Expensive synthetic proteins revolutionized the treatment of cancer and autoimmune disorders in high-income countries. But the same therapeutics could lead to the eradication of infectious diseases linked to poverty if they become more potent, less expensive, and easier to manufacture.

GENEVA – Over the past three years, the COVID-19 pandemic has dominated headlines and spurred scientific research, with experts around the world focusing resources and any potentially useful technology on the problem. While the spotlight on COVID-19 has dimmed slightly, it remains a high global priority, sometimes to the detriment of infectious diseases linked to poverty and primarily affecting the Global South.
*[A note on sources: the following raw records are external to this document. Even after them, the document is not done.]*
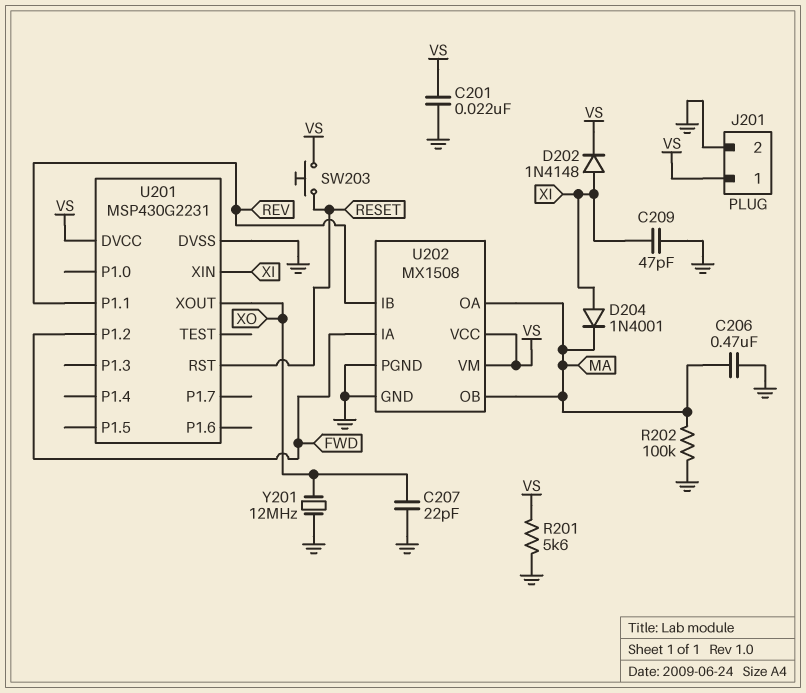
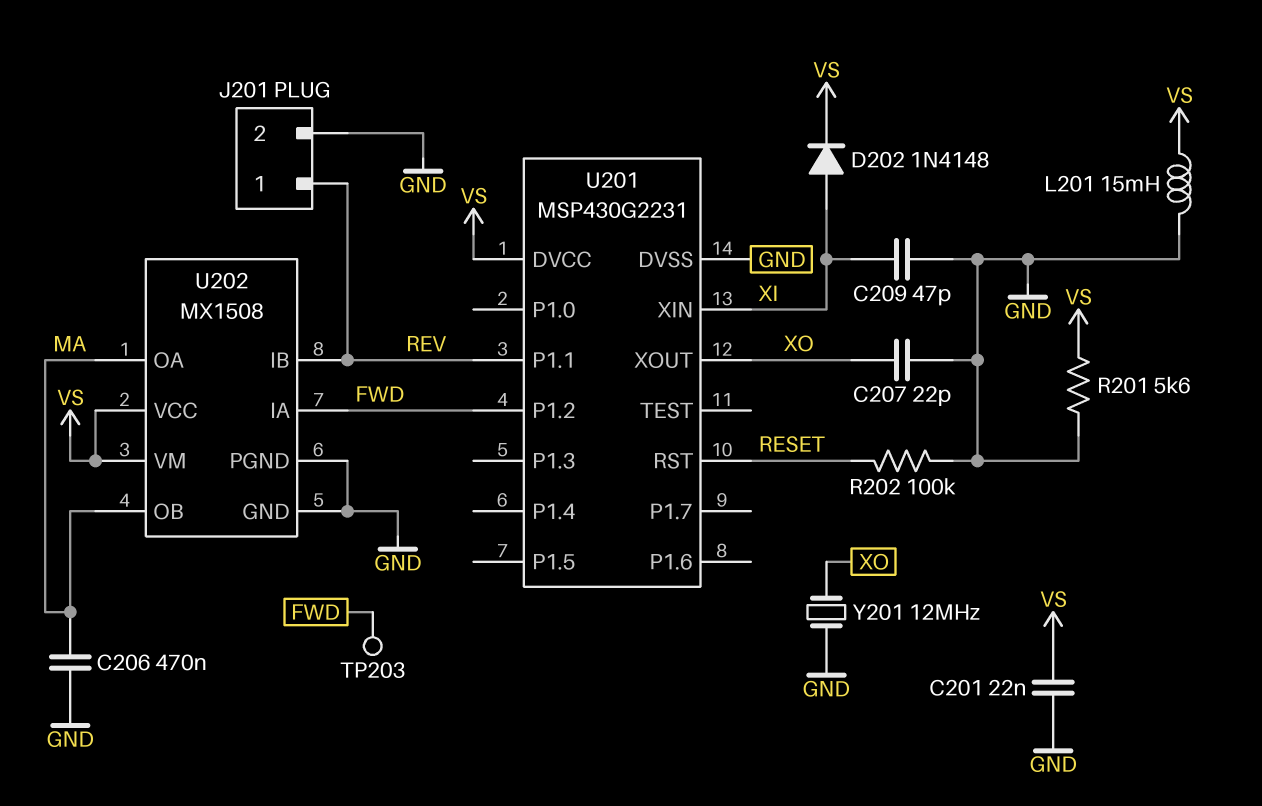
D204: diode 1N4001 (A XI, K MA) -> none
J201 pin 1: VS -> REV
L201: none -> 15mH (GND, VS)
R202: 100k (GND, MA) -> 100k (GND, RESET)
SW203: button (RESET, VS) -> none
TP203: none -> test point (FWD)

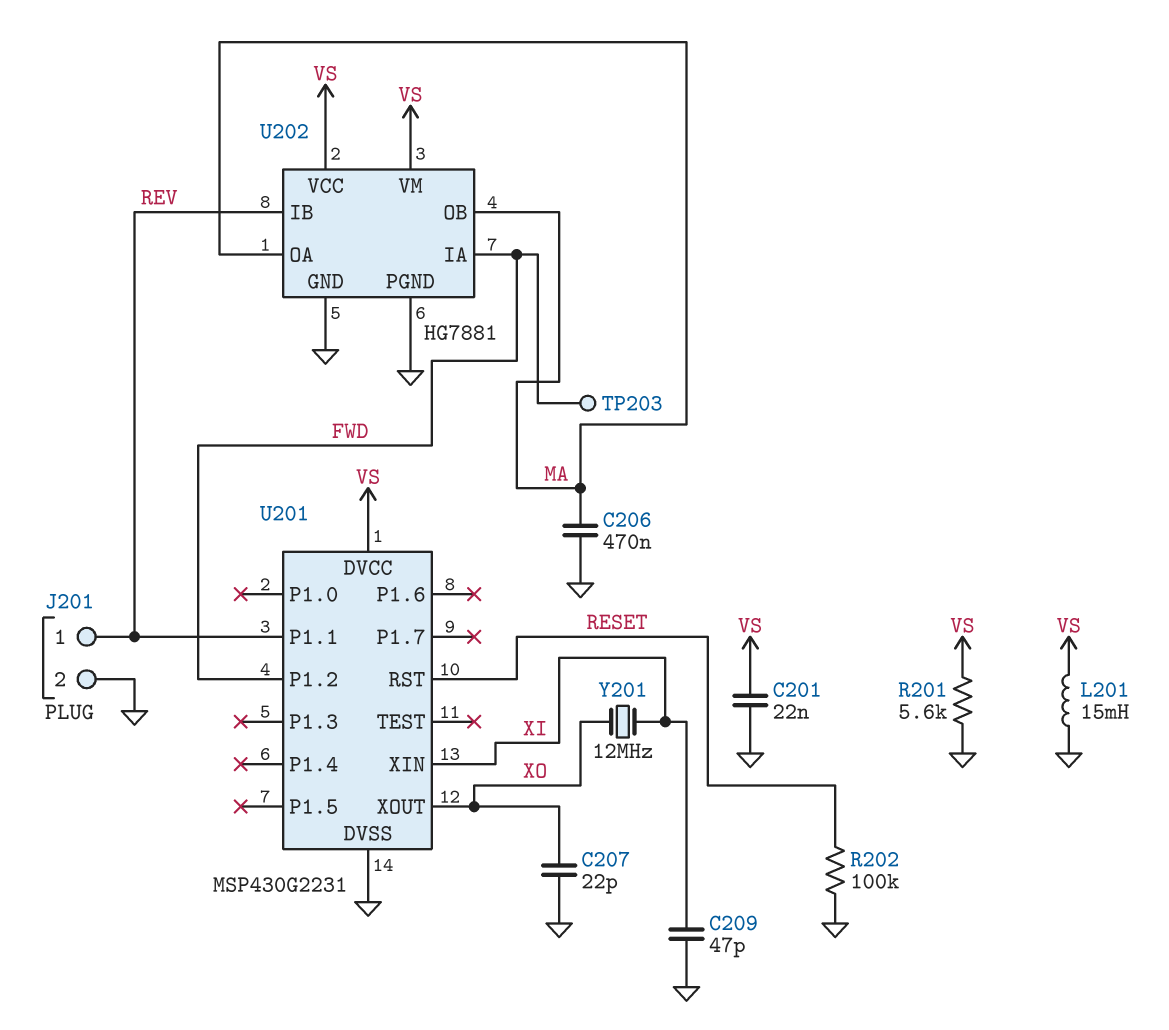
D202: diode 1N4148 (A XI, K VS) -> none
U202: MX1508 -> HG7881
Y201: 12MHz (GND, XO) -> 12MHz (XI, XO)

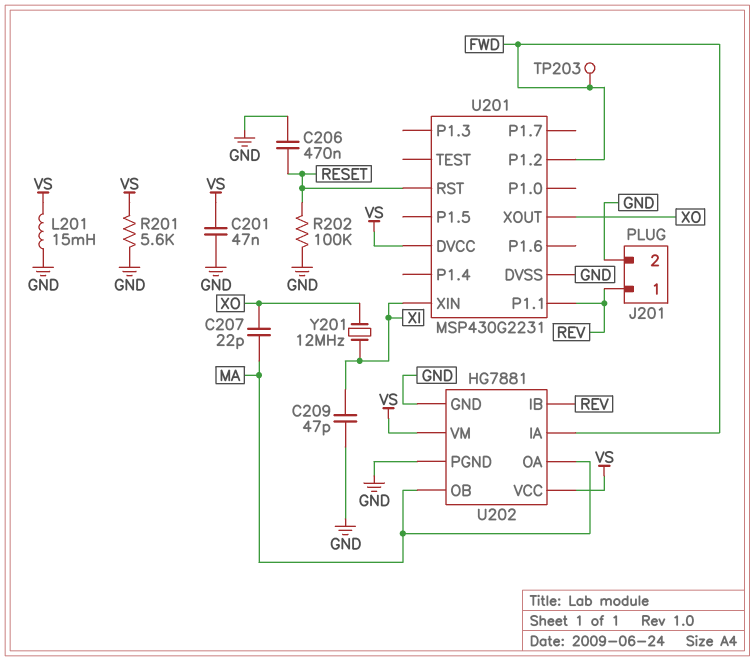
C201: 22nF (GND, VS) -> 47nF (GND, VS)
C206: 470nF (GND, MA) -> 470nF (GND, RESET)
C207: 22pF (GND, XO) -> 22pF (MA, XO)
For example, Malaria killed an estimated 619,000 people – most of them children in Sub-Saharan Africa – in 2021, when there were 247 million cases worldwide.

Malaria is an entirely preventable and treatable disease, and researchers have made great strides on both fronts. In March, for example, the World Health Organization recommended two new dual-ingredient insecticide-treated bed nets to protect against malaria-transmitting Anopheles mosquitoes, one with a more lethal cocktail of insecticides, and the other able to disrupt mosquito growth and reproduction.

Cost-effective antimalarial medicines are another important tool. In 2021, seasonal malaria chemoprevention was administered to around 45 million children aged three months to five years, who received monthly doses of therapeutic drugs at a cost of less than $4 per person. The recent news of a groundbreaking vaccine, GSK’s Mosquirix (also known as RTS,S), offers some hope, although the cost is still relatively high, at around $40 per child for the first year.